SPRING HILL — A little more than six years ago, Westside Elementary School embarked on a trailblazing experiment based on a rather simple premise: Boys and girls don't always learn best when they're together.
Citing research that shows the best learning environment for one gender isn't always ideal for the other and that the two genders tend to distract each other, the school started offering all-girls and all-boys classrooms at each grade level, becoming one of the first schools in the Tampa Bay area to do so.
The pilot program received favorable reviews over the first few years. Administrators said students seemed to be gaining in segregated settings, in many cases outperforming their counterparts in mixed-gender settings at Westside. Parents, teachers and students appeared to love the program.
But by the end of last school year, the appeal of program seemed to have lessened — at least for some.
Then-Westside principal Nancy Kesselring said she noticed waning interest among teachers, that there wasn't money available to send teachers for training and that standardized test results in the single-gender classrooms were not convincing.
In May, she and others decided to ax the program — only to be told shortly thereafter that they didn't have authority to eliminate the classes. So they continued, although for only grades 2 to 5.
This school year, with a new principal at the helm, Westside is breathing new life back into the program.
"We're going to do it, and we're going to do it well," said principal Gina Michalicka, who took over for Kesselring, who retired. "We are continuing the program."
Michalicka says they are bringing back more in-house professional development for teachers and restarting a committee to meet and discuss issues surrounding single-gender classrooms.

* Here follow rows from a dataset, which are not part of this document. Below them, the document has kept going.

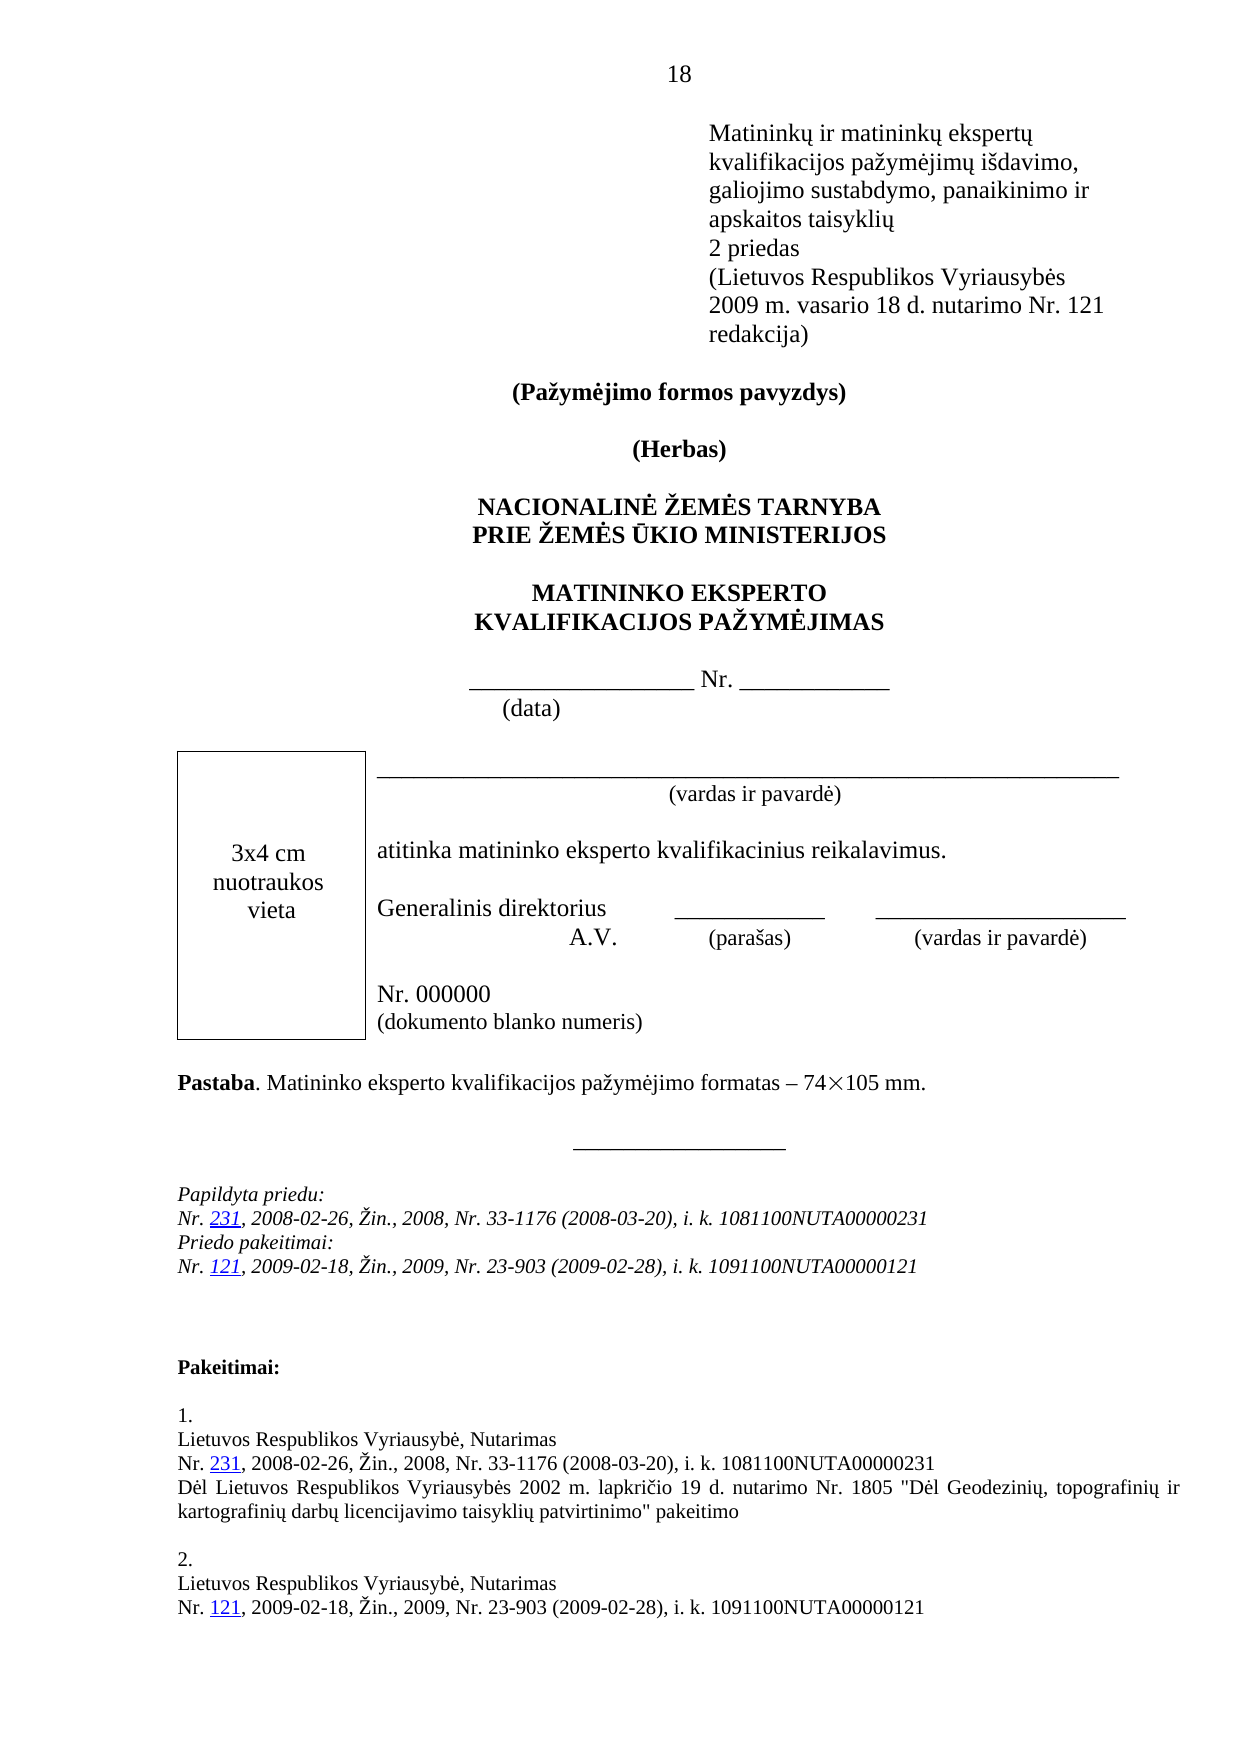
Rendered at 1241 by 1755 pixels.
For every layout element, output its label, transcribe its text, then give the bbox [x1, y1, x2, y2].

text Priedo pakeitimai: [177, 1230, 1181, 1254]
text Dėl Lietuvos Respublikos Vyriausybės 2002 m. lapkričio 19 d. nutarimo Nr. 1805 "Dėl Geodezinių, topografinių ir kartografinių darbų licencijavimo taisyklių patvirtinimo" pakeitimo [177, 1475, 1181, 1523]
text Papildyta priedu: [177, 1182, 1181, 1206]
text kvalifikacijos pažymėjimų išdavimo, [177, 147, 1181, 176]
text PRIE ŽEMĖS ŪKIO MINISTERIJOS [177, 521, 1181, 549]
text MATININKO eksperto [177, 578, 1181, 607]
text 2009 m. vasario 18 d. nutarimo Nr. 121 [177, 291, 1181, 319]
text Nr. 121, 2009-02-18, Žin., 2009, Nr. 23-903 (2009-02-28), i. k. 1091100NUTA00000121 [177, 1595, 1181, 1619]
text (Herbas) [177, 434, 1181, 463]
text Lietuvos Respublikos Vyriausybė, Nutarimas [177, 1571, 1181, 1595]
text apskaitos taisyklių [177, 204, 1181, 233]
text 2 priedas [177, 233, 1181, 262]
text Nr. 231, 2008-02-26, Žin., 2008, Nr. 33-1176 (2008-03-20), i. k. 1081100NUTA00000231 [177, 1206, 1181, 1230]
text Lietuvos Respublikos Vyriausybė, Nutarimas [177, 1427, 1181, 1451]
text 2. [177, 1547, 1181, 1571]
text Nr. 231, 2008-02-26, Žin., 2008, Nr. 33-1176 (2008-03-20), i. k. 1081100NUTA00000231 [177, 1451, 1181, 1475]
table_header _ (vardas ir pavardė) atitinka matininko eksperto kvalifikacinius reikalavimus. Generalinis direktorius ____________ ____________________ A.V. (parašas) (vardas ir pavardė) Nr. 000000 (dokumento blanko numeris) [366, 751, 1144, 1039]
text Matininkų ir matininkų ekspertų [709, 118, 1181, 147]
text _________________ [177, 1124, 1181, 1153]
text (Lietuvos Respublikos Vyriausybės [177, 262, 1181, 291]
text Pastaba. Matininko eksperto kvalifikacijos pažymėjimo formatas – 74105 mm. [177, 1069, 1181, 1095]
text KVALIFIKACIJOS PAŽYMĖJIMAS [177, 607, 1181, 636]
text galiojimo sustabdymo, panaikinimo ir [177, 176, 1181, 204]
text (Pažymėjimo formos pavyzdys) [177, 377, 1181, 406]
text __________________ Nr. ____________ [177, 664, 1181, 693]
table_header 3x4 cm nuotraukos vieta [178, 752, 365, 1039]
text Nr. 121, 2009-02-18, Žin., 2009, Nr. 23-903 (2009-02-28), i. k. 1091100NUTA00000121 [177, 1254, 1181, 1278]
text (data) [177, 693, 1181, 722]
text 1. [177, 1403, 1181, 1427]
text Pakeitimai: [177, 1355, 1181, 1379]
text NACIONALINĖ ŽEMĖS TARNYBA [177, 492, 1181, 521]
text redakcija) [177, 319, 1181, 348]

She says there is tremendous teacher buy-in — teachers who truly believe there are academic, behavioral and developmental benefits to separating the sexes.
"It is a passion for them to do it," Michalicka said. "They have seen success throughout the years."
What a difference a few months make.
Kesselring said the testing data for the single-gender classrooms was mixed.
"Some areas have shown gains; however the gains have not been consistent and sustained over time," she wrote, summarizing test data from 2010 to 2013. "The decision to eliminate the single-gender program was based on these results as well as the inability to expand the program to more than one class of each gender at each grade level. Having only one class of each gender at each grade level has resulted in an increase in some social as well as some discipline issues."
Michalicka, looking at the same data, has a much rosier outlook.
While acknowledging that mixed-gender classes sometimes performed better on tests, "by far, when you look at this, you see there's a lot of success with the program," she said.
The school, she said, also looks at other gains: social, behavioral, the general well-being of the student.
A review of the past three years of math, science and reading test data appears to support Michalicka's conclusion. While not universal, the single-gender classes generally outperformed those in mixed classrooms. That was especially true during the 2010-11 and 2011-12 school years.
During 2010-11, the fourth year of the program, the results were very apparent. On standardized reading exams, the boys and girls classes did better than the mixed-gender classrooms at every grade level except for kindergarten. In math, the single-gender classrooms beat their counterparts for all six grade levels — kindergarten through fifth. In science, the separate boys and girls classes bested mixed classes at two of three grade levels.
The following year, 2011-12, the results weren't quite as dramatic, but the single-gender classrooms still generally did better. The same was true for the past school year.
Teachers and students in the classes say there are a lot of benefits, beyond test scores, to separating the sexes.
Dee Cardenas, a single-gender teacher since the inception of the program, said research shows that boys and girls learn differently, and she's noticed a stark contrast between her single-sex and mixed-gender classes.
"They don't run as smoothly in my opinion," she said of the mixed classes. "It seems to run smoother with either the all girls or the all boys because their needs are being met."
Melissa Tomlinson, a single-gender teacher who also had a child in the program, said it allowed her son to be exactly who he needed to be.
"He wasn't stifled from just being a boy," she said. "He needed to move. He needed to tap. He was allowed to just be a boy."
Ten-year-old Jade McCabe has been in both types of classrooms. Although she excelled in both, she definitely prefers being in the all-girl environment.
"The boys are always loud and stuff," she said. "I find it very easy to learn in the all-girls class."